(Recorded data)
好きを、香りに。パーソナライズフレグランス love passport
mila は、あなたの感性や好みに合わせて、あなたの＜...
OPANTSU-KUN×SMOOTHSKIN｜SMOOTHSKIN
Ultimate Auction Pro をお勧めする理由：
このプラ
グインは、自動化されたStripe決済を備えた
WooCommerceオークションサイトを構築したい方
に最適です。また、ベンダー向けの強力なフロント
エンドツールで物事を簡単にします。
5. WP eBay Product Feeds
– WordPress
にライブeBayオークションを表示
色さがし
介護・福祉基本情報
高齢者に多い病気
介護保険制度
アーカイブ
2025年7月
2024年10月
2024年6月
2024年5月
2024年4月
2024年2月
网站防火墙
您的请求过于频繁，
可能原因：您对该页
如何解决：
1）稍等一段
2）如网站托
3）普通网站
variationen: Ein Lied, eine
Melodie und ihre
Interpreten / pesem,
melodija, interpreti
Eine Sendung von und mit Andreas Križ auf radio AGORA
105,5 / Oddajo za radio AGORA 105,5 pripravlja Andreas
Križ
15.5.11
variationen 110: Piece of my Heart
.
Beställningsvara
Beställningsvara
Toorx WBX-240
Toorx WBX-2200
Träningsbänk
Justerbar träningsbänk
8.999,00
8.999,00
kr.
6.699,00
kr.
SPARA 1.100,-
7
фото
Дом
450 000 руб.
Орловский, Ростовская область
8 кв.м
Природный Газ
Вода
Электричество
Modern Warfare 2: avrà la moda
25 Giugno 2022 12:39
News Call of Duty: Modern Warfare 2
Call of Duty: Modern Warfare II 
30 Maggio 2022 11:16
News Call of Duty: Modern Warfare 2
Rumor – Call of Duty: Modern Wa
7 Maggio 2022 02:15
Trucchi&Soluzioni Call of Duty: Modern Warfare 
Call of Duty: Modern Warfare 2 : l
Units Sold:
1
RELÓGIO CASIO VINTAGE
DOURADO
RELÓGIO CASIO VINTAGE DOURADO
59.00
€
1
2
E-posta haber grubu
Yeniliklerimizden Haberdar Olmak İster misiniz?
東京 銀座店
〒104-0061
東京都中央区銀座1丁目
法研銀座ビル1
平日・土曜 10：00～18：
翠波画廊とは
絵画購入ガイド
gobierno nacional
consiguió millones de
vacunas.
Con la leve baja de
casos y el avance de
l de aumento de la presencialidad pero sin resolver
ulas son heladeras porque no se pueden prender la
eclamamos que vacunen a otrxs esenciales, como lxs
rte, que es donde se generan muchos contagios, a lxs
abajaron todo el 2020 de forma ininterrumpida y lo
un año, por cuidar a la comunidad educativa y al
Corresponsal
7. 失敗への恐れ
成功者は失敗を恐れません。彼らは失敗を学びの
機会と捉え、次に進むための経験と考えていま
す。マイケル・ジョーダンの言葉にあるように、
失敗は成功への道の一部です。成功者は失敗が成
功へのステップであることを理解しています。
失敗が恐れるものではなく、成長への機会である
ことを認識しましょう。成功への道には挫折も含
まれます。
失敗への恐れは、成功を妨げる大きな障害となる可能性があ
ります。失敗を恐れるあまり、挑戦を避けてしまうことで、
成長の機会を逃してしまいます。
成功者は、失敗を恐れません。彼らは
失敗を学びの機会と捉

» **EXERCISE**: From the start of the records through the line containing "平日・土曜 10：00～18：", inclusive, rewrite those lines with "Beställningsvara" swapped for "Lagervara" and everything else left as is.

» **EXERCISE RESPONSE**:
好きを、香りに。パーソナライズフレグランス love passport
mila は、あなたの感性や好みに合わせて、あなたの＜...
OPANTSU-KUN×SMOOTHSKIN｜SMOOTHSKIN
Ultimate Auction Pro をお勧めする理由：
このプラ
グインは、自動化されたStripe決済を備えた
WooCommerceオークションサイトを構築したい方
に最適です。また、ベンダー向けの強力なフロント
エンドツールで物事を簡単にします。
5. WP eBay Product Feeds
– WordPress
にライブeBayオークションを表示
色さがし
介護・福祉基本情報
高齢者に多い病気
介護保険制度
アーカイブ
2025年7月
2024年10月
2024年6月
2024年5月
2024年4月
2024年2月
网站防火墙
您的请求过于频繁，
可能原因：您对该页
如何解决：
1）稍等一段
2）如网站托
3）普通网站
variationen: Ein Lied, eine
Melodie und ihre
Interpreten / pesem,
melodija, interpreti
Eine Sendung von und mit Andreas Križ auf radio AGORA
105,5 / Oddajo za radio AGORA 105,5 pripravlja Andreas
Križ
15.5.11
variationen 110: Piece of my Heart
.
Lagervara
Lagervara
Toorx WBX-240
Toorx WBX-2200
Träningsbänk
Justerbar träningsbänk
8.999,00
8.999,00
kr.
6.699,00
kr.
SPARA 1.100,-
7
фото
Дом
450 000 руб.
Орловский, Ростовская область
8 кв.м
Природный Газ
Вода
Электричество
Modern Warfare 2: avrà la moda
25 Giugno 2022 12:39
News Call of Duty: Modern Warfare 2
Call of Duty: Modern Warfare II 
30 Maggio 2022 11:16
News Call of Duty: Modern Warfare 2
Rumor – Call of Duty: Modern Wa
7 Maggio 2022 02:15
Trucchi&Soluzioni Call of Duty: Modern Warfare 
Call of Duty: Modern Warfare 2 : l
Units Sold:
1
RELÓGIO CASIO VINTAGE
DOURADO
RELÓGIO CASIO VINTAGE DOURADO
59.00
€
1
2
E-posta haber grubu
Yeniliklerimizden Haberdar Olmak İster misiniz?
東京 銀座店
〒104-0061
東京都中央区銀座1丁目
法研銀座ビル1
平日・土曜 10：00～18：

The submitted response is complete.